Wilma Peterson is a running gag, popping up here and there throughout the show. An old lady enters a sweepstakes and receives a bill for merchandise she hasn’t ordered and has earthly use for. Letters addressed to “William Peterson” at her address hound her for payment; she ignores them for a while, then responds politely, then indignantly, until the scene repeated in the movie version, when the cops come to her door. “William Peterson?” “No, you must have the wrong Peterson.” Is this 101 Spring Streeet? “Yes, but…” “You’ll have to some along with us, Mister Peterson.”


About the Bluebird

The only moment in the show that isn’t ha-ha funny is the poignant, sentimental, strident “Save the Bluebird,” rendered soulfully by Sandra, who inspires it, gleefully spoting one on a limb, surprised, and educating me on the decline in bluebird population. She’s not only into nature (I’m ambivalent), but she sees things (I don’t).  CLICK for lyrics.

Bad Timing

State of the Union opens to a standing O at Kevin’s Wharf in South Boston four days before Nixon resigns, the very night a crew from WGBH is coming to review. Instead, we stop the show at 9:00, set up a TV set, and share his resignation speech with the few patrons who aren’t watching at home. Suddenly the joke’s passé. We spend the week refocusing on the new POTUS—and there’s plenty of fodder (“I’m a Ford, not a Lincoln; but I’m not an old jalopy!”)—only nobody wants to laugh. We fold, and the script goes on my shelf, to be revised again in ’76 (but not produced) as the Bicentennial Edition: “How Now, Patrick Henry?” in Grand Lake; yet again with teens and published on my For Hire blog as The Brink of Disaster; a Rock and Roll Burlesque for Future Generations (produced in ’92, music by Peter Gray). A fifth edition, all but abandoned, sees the world from Charlotte: “World Class, My Ass!”

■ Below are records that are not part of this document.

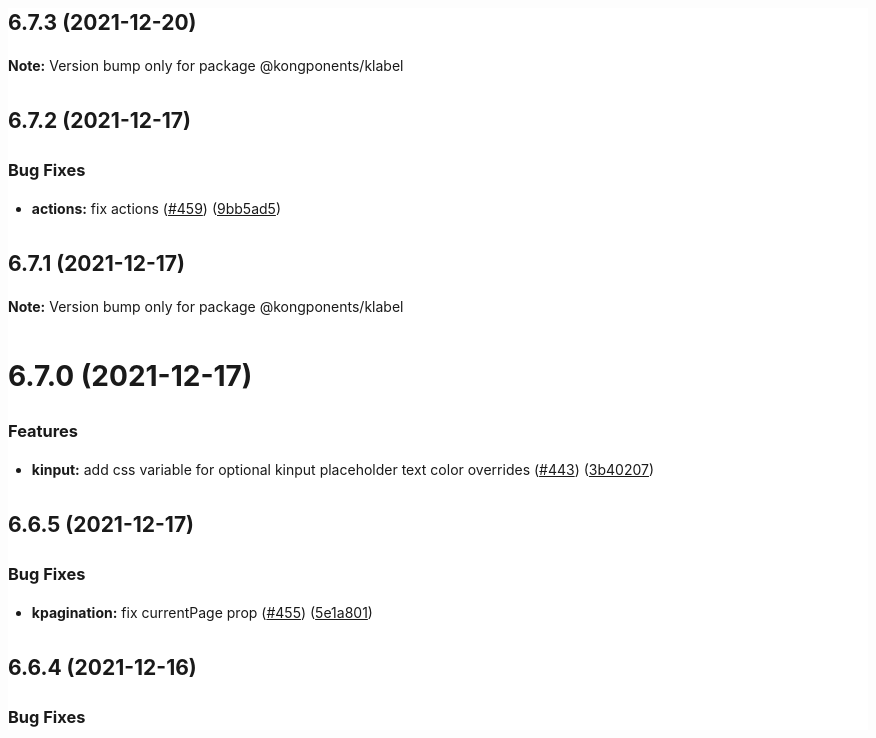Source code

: 



## 6.7.3 (2021-12-20)

**Note:** Version bump only for package @kongponents/klabel





## 6.7.2 (2021-12-17)


### Bug Fixes

* **actions:** fix actions ([#459](https://github.com/Kong/kongponents/issues/459)) ([9bb5ad5](https://github.com/Kong/kongponents/commit/9bb5ad57272f9f57c140646eb9d4413d595115d6))





## 6.7.1 (2021-12-17)

**Note:** Version bump only for package @kongponents/klabel





# 6.7.0 (2021-12-17)


### Features

* **kinput:** add css variable for optional kinput placeholder text color overrides ([#443](https://github.com/Kong/kongponents/issues/443)) ([3b40207](https://github.com/Kong/kongponents/commit/3b40207eabd87b21568ec2697ad39961c2a91b40))





## 6.6.5 (2021-12-17)


### Bug Fixes

* **kpagination:** fix currentPage prop ([#455](https://github.com/Kong/kongponents/issues/455)) ([5e1a801](https://github.com/Kong/kongponents/commit/5e1a801114d2357a2d49dca3bb2571dd055b4119))





## 6.6.4 (2021-12-16)


### Bug Fixes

I often wonder what comes next if the crook waits one more day. Especially when SNL shows up on NBC the following year. Lorne Michaels must have caught our act!

Alas, fantasy falls flat, and the real world settles in. The lease on the house runs out September 1, and we go separate ways: Peter moves in to Concord (closer to Boston) with his new girl friend and tennis partner, Sara; Doug takes off for New York, and the Grays are back out on a limb.

The national economy is in deep recession, and what few jobs there are are those for which I’m over-qualified. It’s funny, but it isn’t. I’m all but broke.

A Glimmer of Hope

The last week of August, out of the blue, I get a call from Alice Peterson. (Who? Oh. Yes.) “Can we meet for lunch?” I’ll be in Boston Monday for Ulysses. “How about the Ritz?” Okay. I feel a little guilty now for taking down her post. Am I her only applicant?